The human body is designed to be happy, but it also has the skills to meet all sorts of experiences. If I was being attacked by a tiger, the first thing I would do is protect my vulnerable areas. I would raise the shoulders, close the legs to protect the groin and close the armpits and protect all the arteries and the important systems of the body. Such a protective shape would help save me from attack, but you see many people walking down the street just like this. It may be very useful against a tiger, but for shopping it is completely inappropriate. It prevents the experience of connection. If you want to connect with what is going on your body has to be open.
If you are sitting down at a table and notice your hands are gripping a cup, just relax the hands around the cup and feel the feet underneath the table suddenly give way and soften. That letting go begins the process of emptying identity out. These are the sort of physical aspects that meditators have addressed for hundreds if not thousands of years. Writings from centuries ago recommend to teachers 'Watch your students when they are walking in sand, you will notice their manner in the footprints'. Your footprints mirror the trail of personality you leave behind in the world. Breath out and go lightly and there will be no trail of you, nothing left behind.
It is helpful, when walking, to ensure that body is not continually falling over. In walking, the leg moves and then the weight moves. So walking always has the weight over the leg that is resting on the ground. That is what true walking is, rather than running. It is the act of standing, balanced on one leg, moving the other leg and then letting the weight transfer with the belly from one to the other. This seems obvious and yet most people move the weight before the leg has landed, falling forward with both the weight and the mind out of balance.

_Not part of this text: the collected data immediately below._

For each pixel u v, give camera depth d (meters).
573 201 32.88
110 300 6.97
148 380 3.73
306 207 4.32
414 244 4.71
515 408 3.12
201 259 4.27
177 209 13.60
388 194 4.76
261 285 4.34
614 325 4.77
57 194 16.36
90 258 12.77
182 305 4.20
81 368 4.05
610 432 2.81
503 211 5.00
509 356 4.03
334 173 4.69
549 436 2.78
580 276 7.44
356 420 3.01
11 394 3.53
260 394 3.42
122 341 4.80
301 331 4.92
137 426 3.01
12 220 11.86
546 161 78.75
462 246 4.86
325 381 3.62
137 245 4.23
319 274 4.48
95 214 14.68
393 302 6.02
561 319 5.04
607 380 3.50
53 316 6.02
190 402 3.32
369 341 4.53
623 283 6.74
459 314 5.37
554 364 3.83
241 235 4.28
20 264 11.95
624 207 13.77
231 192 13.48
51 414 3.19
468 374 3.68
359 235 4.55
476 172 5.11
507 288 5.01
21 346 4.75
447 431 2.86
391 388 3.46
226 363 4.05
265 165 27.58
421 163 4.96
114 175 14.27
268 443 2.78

The practice of walking skilfully will stop the distraction of mind. Attention is fully absorbed in the sensuality of the action rather than drifting off somewhere else. If you walk with the weight balanced on the front of the foot you will find that chattering mind becomes silent. You will connect and merge with the moment. To stop the process of distracted mind, attention must be fully absorbed in the sensuality of the action; moving the leg, moving the weight, feeling the weight resting into the floor. It is the placing of attention in the leg moving, and the weight, and the breath that is the meditation. This is the route into the present moment and to finding out what you truly are.
The way into the moment is to let go of distraction and place the attention on what is happening right here and now. It is a different form of habit, a different form of training from clinging and craving. It is also important that you realise meditation practice is a sensual activity, not an intellectual one. It is the direct experience, even when one is observing thought. It is awareness of the sensuality of the thought process, rather than what the thought means. The work of the meditator is to observe what rises and falls as a sensual event; of the body in the body and mind in mind.
If you follow this practice it will profoundly change your life. It will bring you more in touch with what is really going on, whatever that is. It will begin to feed into the way that you behave, but you must give it time.